Полковник с интересом раскрыл папку. Маленький желтый листок выпал оттуда. Корнилов взял его в руки. Это была полуистлевшая записочка, торопливо написанная карандашом:
«Сходи к Вере в Гостиный двор вход с Невского ф-ка медучнаглядных пособий внутри двора пусть она срочно сходит к Максу пусть тот все бросит и поможет меня спасти надо нанять защитника нет ли кого знакомого у Сережи милицейской шишки словом спасайте иначе я погибну умоляю во имя всего святого все надо сделать быстро примите все возможные меры нет ли у Миши связи в судебном мире целую вас».
Крик о помощи.
«Наверное, записку перехватила охрана при попытке передать из тюрьмы», – подумал Игорь Васильевич.
А дело в синенькой папке, на первый взгляд, было банальное. Но в своей банальности страшное. Один мужчина – директор продовольственного магазина – и две женщины-продавщицы «путем обвешивания и обмана потребителей экономили и расхищали продукты» в блокадном Ленинграде. Воровали у людей, умиравших с голода. Протоколы допросов, очных ставок, показания, описи имущества. И новые показания:
«На первом допросе я ввел следствие в заблуждение, но сейчас я прочувствовал, что, скрывая основных виновников преступления, я делаю вред государству. Хочу рассказать всю правду...»

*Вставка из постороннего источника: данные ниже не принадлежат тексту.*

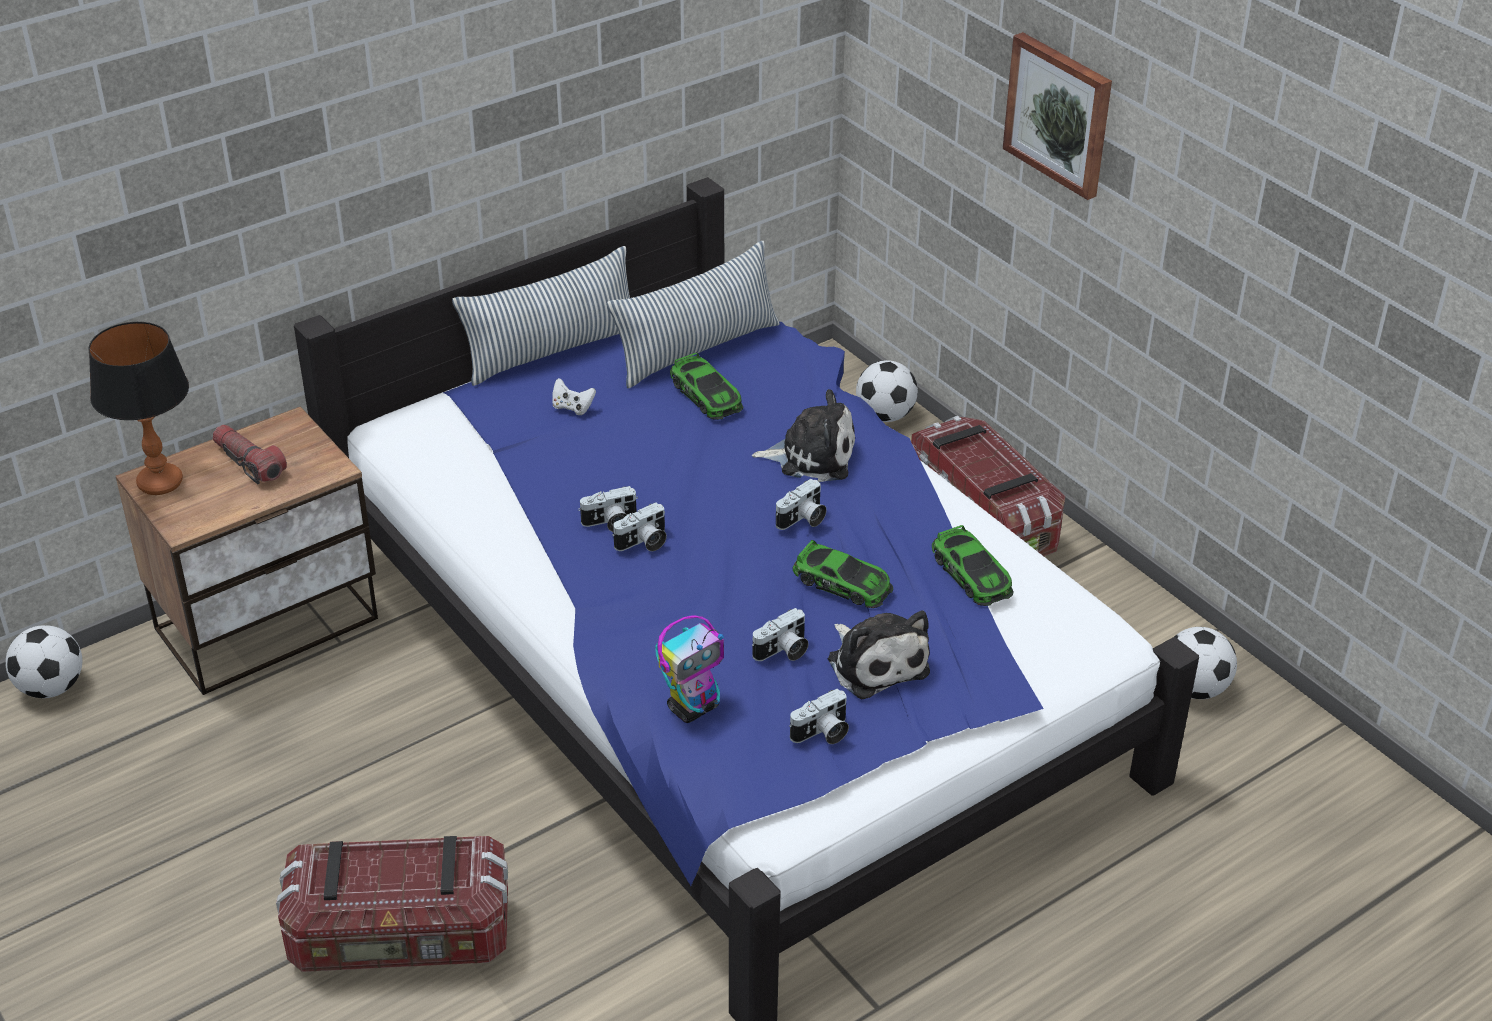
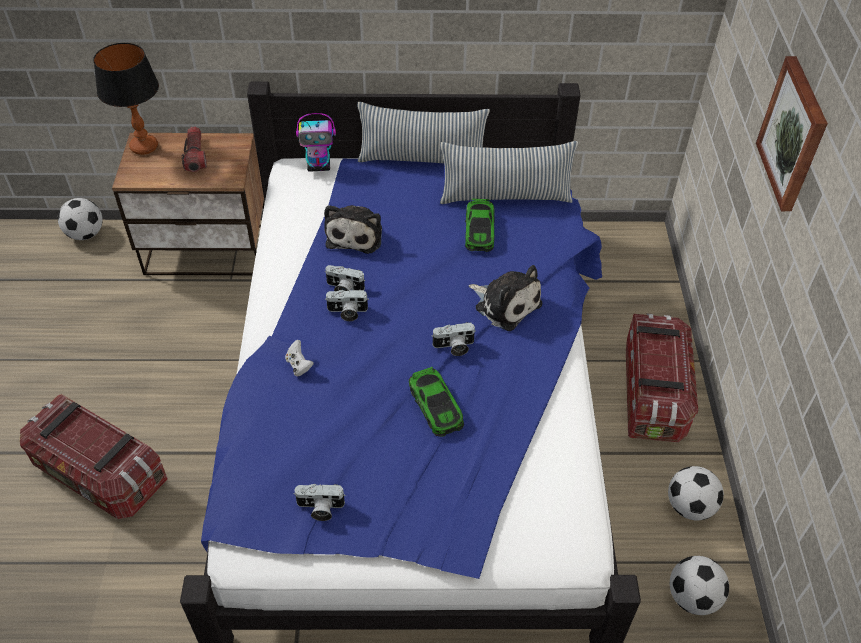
camera: 35 degrees right, 10 degrees up
white game controller [552,378,596,415] -> white game controller moved to [285,340,314,376]
toy robot [655,616,724,723] -> toy robot moved to [296,113,336,171]
camera [752,608,809,661] -> none
plush toy [828,610,930,699] -> plush toy moved to [324,205,382,254]
football [856,360,918,422] -> football moved to [668,466,724,520]
toy car [932,525,1014,606] -> none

А через несколько страниц – еще более полное, более «искреннее» признание...
Корнилову стало не по себе. Он почувствовал смутное раздражение на Белянчикова, подсунувшего ему эту папку, на себя – за то, что принялся ее листать, на то, что медленно продвигается розыск. Но главное – на то, что, сколько ни бьются они с ворами и жуликами, просвета пока не видно. Ему не раз приходилось листать похожие синие папочки. И за обесцвеченными, выгоревшими от времени строчками всегда вставали такие яркие, такие горькие воспоминания, что он надолго терял душевное равновесие. Корнилов узнавал среди обманутых и обвешенных себя и никак не мог отделаться от привычки подсчитывать украденные килограммы хлеба и масла, обозначенные в протоколах, и прикидывать, сколько ребят из его класса можно было бы кормить этим хлебом и маслом. И как долго. Вдобавок к жидкому соевому супу, который стали давать весной 1942 года. События, описанные сухим языком судопроизводства, были частью жизни. Со стяжателями и ворами у него были старые счеты.
...В мае ему принесли повестку, приглашали прийти в 30-ю школу на Среднем проспекте. Игорь пришел. Оказалось, что собрали всех учеников школы, оставшихся в городе и переживших самое тяжелое блокадное время. Собрали не для учебы, а немножко подкормить.
Ребята с трудом узнавали друг друга. Подходили, спрашивали: «Ты такой-то?» Похожий на тень маленький человек улыбался и кивал. И происходило словно бы новое знакомство со старыми друзьями. Только осталось-то их совсем немного...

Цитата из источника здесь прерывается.